死一般的沉默,许久后,云香县主放开卉迟,失魂落魄的道:“好,你说什么便是什么,卉迟,只要你过得好,我怎样都无所谓。”
云香县主俯身,轻轻的在卉迟唇上落下一吻,温柔的道:“这一辈子,我唯一喜欢的人只有你啊,你一定要好好的。”
语落,云香县主转身离开了卉迟的房间。
在她身后,卉迟再也忍不住,一口血从喉间喷洒而出,两眼一翻,彻底昏死过去。
......
云香县主出嫁了,这一天,围香县热闹到了极致,满城都被喜庆的红色笼罩着,似乎连天际都变成了喜庆的绯红色。
卉迟坐在卧房里执笔绘画,他记得香儿很早前曾对他说过,要他为她画一幅画像。
画卷里,云香县主一身粉纱罗裙,正拿着香扇在姹紫嫣红的格桑花从中扑蝴蝶,县主端的是一派天真姿态,委实可爱。
卉迟一边执笔一边落泪,血丝顺着他的唇角蜿蜒而下。
翠儿见卉迟这般模样,在门前小声啜泣道:“公子,大夫说您的身子已经很不好了,心肺皆伤,若是再这般下去,便,便......”再也治不好了。

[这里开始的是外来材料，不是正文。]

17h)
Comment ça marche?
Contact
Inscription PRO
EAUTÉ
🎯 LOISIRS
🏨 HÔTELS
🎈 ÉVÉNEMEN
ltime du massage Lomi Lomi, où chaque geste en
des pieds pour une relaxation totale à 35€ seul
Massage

卉迟只当未闻,提笔在画卷上题下一句诗“本自好颜色,奈何徒染妆”。(注1)
......
......
云香县主出嫁后,县主府便冷清下来,长公主派人来遣散家奴,卉迟却倔强的不愿离去。
他悉心照料着县主府的格桑花,欲等着云香县主回来。
卉迟的心意长公主怎么会不知道,但是,她又怎么可能再让卉迟见到云香县主。
长公主冷冷的对家仆道:“不听话的刁奴,就乱杖打死吧。”
格桑花丛里,卉迟匐在地面,被打得血肉模糊,鲜血流了一地。
翠儿哭喊着欲拽开那些家仆,她哭着对长公主道:“大夫说卉迟公子心病太重,心肺皆伤,已经没有多少时日了,长公主,奴婢求求您,放过公子吧。”
看着翠儿,长公主一字一句道:“败坏门风的丫鬟,拉出去浸猪笼。”
......
在木棍的砸击声中,卉迟最终咽了气。
格桑花瓣纷纷扬扬的洒落在匐在花丛里的血肉上,竟是连一个敛尸的人都没有。
一年后,云香县主回凤栖省亲,她寻遍整个县主府都没有找到卉迟,她去初见他的地方,去他曾经和他的娘亲居住的地方,都没有再寻到他。